◆ **Task objective**
Leave the images out, and copy each of the records below exactly.

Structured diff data
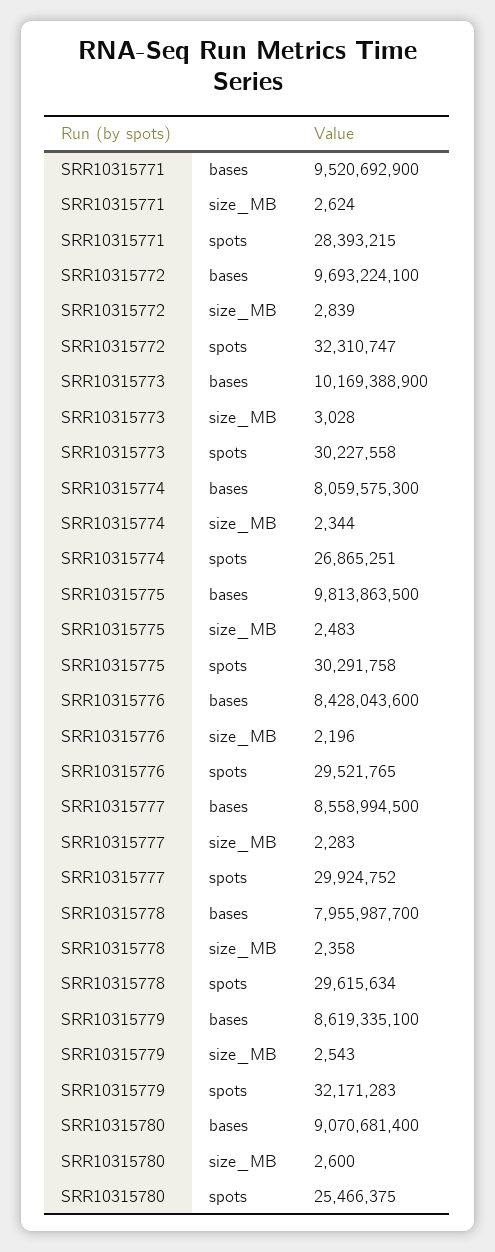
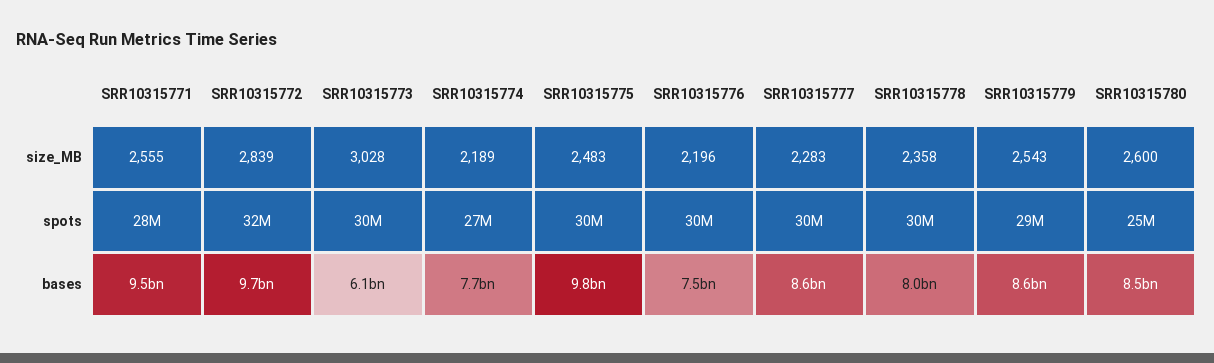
  {
    "SRR10315771": {
      "bases": 9520692900,
-     "size_MB": 2624,
+     "size_MB": 2555,
      "spots": 28393215
    },
    "SRR10315772": {
      "bases": 9693224100,
      "size_MB": 2839,
      "spots": 32310747
    },
    "SRR10315773": {
-     "bases": 10169388900,
+     "bases": 6100000000,
      "size_MB": 3028,
      "spots": 30227558
    },
    "SRR10315774": {
-     "bases": 8059575300,
+     "bases": 7700000000,
-     "size_MB": 2344,
+     "size_MB": 2189,
      "spots": 26865251
    },
    "SRR10315775": {
      "bases": 9813863500,
      "size_MB": 2483,
      "spots": 30291758
    },
    "SRR10315776": {
-     "bases": 8428043600,
+     "bases": 7500000000,
      "size_MB": 2196,
      "spots": 29521765
    },
    "SRR10315777": {
      "bases": 8558994500,
      "size_MB": 2283,
      "spots": 29924752
    },
    "SRR10315778": {
      "bases": 7955987700,
      "size_MB": 2358,
      "spots": 29615634
    },
    "SRR10315779": {
      "bases": 8619335100,
      "size_MB": 2543,
-     "spots": 32171283
+     "spots": 29000000
    },
    "SRR10315780": {
-     "bases": 9070681400,
+     "bases": 8500000000,
      "size_MB": 2600,
      "spots": 25466375
    }
  }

◆ **Solution to this problem**
  {
    "SRR10315771": {
      "bases": 9520692900,
-     "size_MB": 2624,
+     "size_MB": 2555,
      "spots": 28393215
    },
    "SRR10315772": {
      "bases": 9693224100,
      "size_MB": 2839,
      "spots": 32310747
    },
    "SRR10315773": {
-     "bases": 10169388900,
+     "bases": 6100000000,
      "size_MB": 3028,
      "spots": 30227558
    },
    "SRR10315774": {
-     "bases": 8059575300,
+     "bases": 7700000000,
-     "size_MB": 2344,
+     "size_MB": 2189,
      "spots": 26865251
    },
    "SRR10315775": {
      "bases": 9813863500,
      "size_MB": 2483,
      "spots": 30291758
    },
    "SRR10315776": {
-     "bases": 8428043600,
+     "bases": 7500000000,
      "size_MB": 2196,
      "spots": 29521765
    },
    "SRR10315777": {
      "bases": 8558994500,
      "size_MB": 2283,
      "spots": 29924752
    },
    "SRR10315778": {
      "bases": 7955987700,
      "size_MB": 2358,
      "spots": 29615634
    },
    "SRR10315779": {
      "bases": 8619335100,
      "size_MB": 2543,
-     "spots": 32171283
+     "spots": 29000000
    },
    "SRR10315780": {
-     "bases": 9070681400,
+     "bases": 8500000000,
      "size_MB": 2600,
      "spots": 25466375
    }
  }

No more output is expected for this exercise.